# [Tâches à réaliser]
a - Transcrivez fidèlement le passage de l'extrait sur le poulailler en commençant par « Cependant, n'est pas » et en poursuivant jusqu'à « 2020, n° 18/05068). ».
b - D'après l'extrait sur le poulailler, que devra faire le propriétaire des poules à la suite de la décision du juge d'appel ?

# [Extrait du texte]
Cependant, n'est pas rural qui veut. Très récemment, le juge a condamné le propriétaire d'un poulailler qu'il avait installé dans la cour de son immeuble, ce qui causait des inconvénients anormaux de voisinage. L'amateur de poules arguait que le règlement de copropriété (les deux parties étant copropriétaires) n'interdisait pas l'installation du poulailler. Le juge d'appel a considéré le trouble comme anormal compte tenu de la proximité de la chambre et du salon des plaignants avec l'enclos. Le propriétaire des poules devra démonter le poulailler et payer des dommages et intérêts aux voisins (Cour d'appel de Grenoble, 1ère chambre, 2 juin 2020, n° 18/05068).
 

Et le patrimoine sonore des campagnes françaises dans tout ça ?

# [Lignes fournies]
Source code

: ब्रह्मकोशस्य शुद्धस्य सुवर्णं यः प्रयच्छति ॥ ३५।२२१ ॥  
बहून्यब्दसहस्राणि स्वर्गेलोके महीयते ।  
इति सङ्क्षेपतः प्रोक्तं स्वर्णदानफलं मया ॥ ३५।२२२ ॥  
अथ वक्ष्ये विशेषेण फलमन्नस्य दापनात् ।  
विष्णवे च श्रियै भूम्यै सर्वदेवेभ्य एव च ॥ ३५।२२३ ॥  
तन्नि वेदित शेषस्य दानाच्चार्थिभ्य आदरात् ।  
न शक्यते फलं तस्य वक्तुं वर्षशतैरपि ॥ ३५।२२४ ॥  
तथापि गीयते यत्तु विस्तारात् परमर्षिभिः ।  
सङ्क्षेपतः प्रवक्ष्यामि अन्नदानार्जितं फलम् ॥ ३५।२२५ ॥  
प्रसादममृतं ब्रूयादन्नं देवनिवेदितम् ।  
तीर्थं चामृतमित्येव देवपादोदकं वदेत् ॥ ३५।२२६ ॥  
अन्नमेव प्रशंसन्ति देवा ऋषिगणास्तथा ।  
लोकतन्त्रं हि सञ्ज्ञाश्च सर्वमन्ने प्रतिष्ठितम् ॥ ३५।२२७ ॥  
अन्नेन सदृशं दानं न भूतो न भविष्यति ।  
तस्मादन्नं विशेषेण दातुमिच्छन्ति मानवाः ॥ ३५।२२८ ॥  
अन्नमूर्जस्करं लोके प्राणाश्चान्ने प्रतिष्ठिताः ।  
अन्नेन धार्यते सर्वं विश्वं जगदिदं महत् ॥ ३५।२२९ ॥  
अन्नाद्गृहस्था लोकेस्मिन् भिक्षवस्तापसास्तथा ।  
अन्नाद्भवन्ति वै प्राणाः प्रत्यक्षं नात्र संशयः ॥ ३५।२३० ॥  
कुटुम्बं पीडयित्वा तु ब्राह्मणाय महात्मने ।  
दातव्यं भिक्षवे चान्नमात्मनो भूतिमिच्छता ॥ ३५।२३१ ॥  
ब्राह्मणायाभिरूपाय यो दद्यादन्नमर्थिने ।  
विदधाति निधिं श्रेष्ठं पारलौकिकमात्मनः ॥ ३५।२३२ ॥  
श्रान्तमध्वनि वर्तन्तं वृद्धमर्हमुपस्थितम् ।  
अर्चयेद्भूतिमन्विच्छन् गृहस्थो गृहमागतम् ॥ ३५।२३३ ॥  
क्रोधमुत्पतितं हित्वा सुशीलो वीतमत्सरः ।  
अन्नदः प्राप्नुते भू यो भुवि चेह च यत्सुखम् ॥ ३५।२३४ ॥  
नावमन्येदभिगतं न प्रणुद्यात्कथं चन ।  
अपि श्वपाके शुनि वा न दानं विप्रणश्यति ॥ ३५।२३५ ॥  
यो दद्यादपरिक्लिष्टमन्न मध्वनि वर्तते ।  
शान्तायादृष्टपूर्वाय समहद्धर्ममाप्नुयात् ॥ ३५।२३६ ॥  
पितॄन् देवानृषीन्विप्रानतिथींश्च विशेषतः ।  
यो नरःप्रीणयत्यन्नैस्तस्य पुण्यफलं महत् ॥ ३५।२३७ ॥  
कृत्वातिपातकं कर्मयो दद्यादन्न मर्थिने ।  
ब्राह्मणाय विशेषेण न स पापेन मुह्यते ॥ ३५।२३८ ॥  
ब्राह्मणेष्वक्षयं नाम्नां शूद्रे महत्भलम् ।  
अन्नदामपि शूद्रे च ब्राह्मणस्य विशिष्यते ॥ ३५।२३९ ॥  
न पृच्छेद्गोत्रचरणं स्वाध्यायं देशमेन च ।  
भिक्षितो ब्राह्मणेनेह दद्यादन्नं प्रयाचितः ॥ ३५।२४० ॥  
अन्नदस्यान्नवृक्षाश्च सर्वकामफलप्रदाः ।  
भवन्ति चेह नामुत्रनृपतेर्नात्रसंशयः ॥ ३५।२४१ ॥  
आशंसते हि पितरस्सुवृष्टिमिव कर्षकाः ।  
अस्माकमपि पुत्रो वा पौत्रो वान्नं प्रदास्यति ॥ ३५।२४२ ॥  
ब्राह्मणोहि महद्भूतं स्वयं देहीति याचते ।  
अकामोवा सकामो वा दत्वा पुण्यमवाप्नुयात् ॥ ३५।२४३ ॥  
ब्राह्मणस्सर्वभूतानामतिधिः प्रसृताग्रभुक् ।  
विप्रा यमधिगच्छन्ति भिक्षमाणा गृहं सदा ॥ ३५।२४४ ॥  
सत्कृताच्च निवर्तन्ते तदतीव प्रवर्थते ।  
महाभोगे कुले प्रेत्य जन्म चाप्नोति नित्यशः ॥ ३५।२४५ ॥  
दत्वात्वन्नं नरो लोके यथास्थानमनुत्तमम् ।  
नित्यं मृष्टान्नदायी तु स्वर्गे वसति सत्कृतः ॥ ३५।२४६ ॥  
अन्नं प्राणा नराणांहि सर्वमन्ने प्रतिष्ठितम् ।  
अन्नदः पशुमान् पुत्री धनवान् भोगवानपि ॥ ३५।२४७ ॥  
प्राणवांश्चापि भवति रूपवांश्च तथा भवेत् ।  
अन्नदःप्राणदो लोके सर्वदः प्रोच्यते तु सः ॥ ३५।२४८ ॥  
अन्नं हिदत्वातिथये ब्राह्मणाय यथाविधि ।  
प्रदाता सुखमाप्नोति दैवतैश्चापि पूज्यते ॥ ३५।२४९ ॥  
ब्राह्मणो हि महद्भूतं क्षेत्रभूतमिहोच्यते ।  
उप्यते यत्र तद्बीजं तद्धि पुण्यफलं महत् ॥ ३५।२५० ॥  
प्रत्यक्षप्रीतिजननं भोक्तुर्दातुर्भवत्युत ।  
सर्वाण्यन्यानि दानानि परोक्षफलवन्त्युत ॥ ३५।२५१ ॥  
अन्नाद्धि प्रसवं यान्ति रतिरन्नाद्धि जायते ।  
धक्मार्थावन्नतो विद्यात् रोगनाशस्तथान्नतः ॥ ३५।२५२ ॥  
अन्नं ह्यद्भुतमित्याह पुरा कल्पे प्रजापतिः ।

# [Résultats des tâches]
a -
Cependant, n'est pas rural qui veut. Très récemment, le juge a condamné le propriétaire d'un poulailler qu'il avait installé dans la cour de son immeuble, ce qui causait des inconvénients anormaux de voisinage. L'amateur de poules arguait que le règlement de copropriété (les deux parties étant copropriétaires) n'interdisait pas l'installation du poulailler. Le juge d'appel a considéré le trouble comme anormal compte tenu de la proximité de la chambre et du salon des plaignants avec l'enclos. Le propriétaire des poules devra démonter le poulailler et payer des dommages et intérêts aux voisins (Cour d'appel de Grenoble, 1ère chambre, 2 juin 2020, n° 18/05068).

b - Il devra démonter le poulailler et payer des dommages et intérêts aux voisins.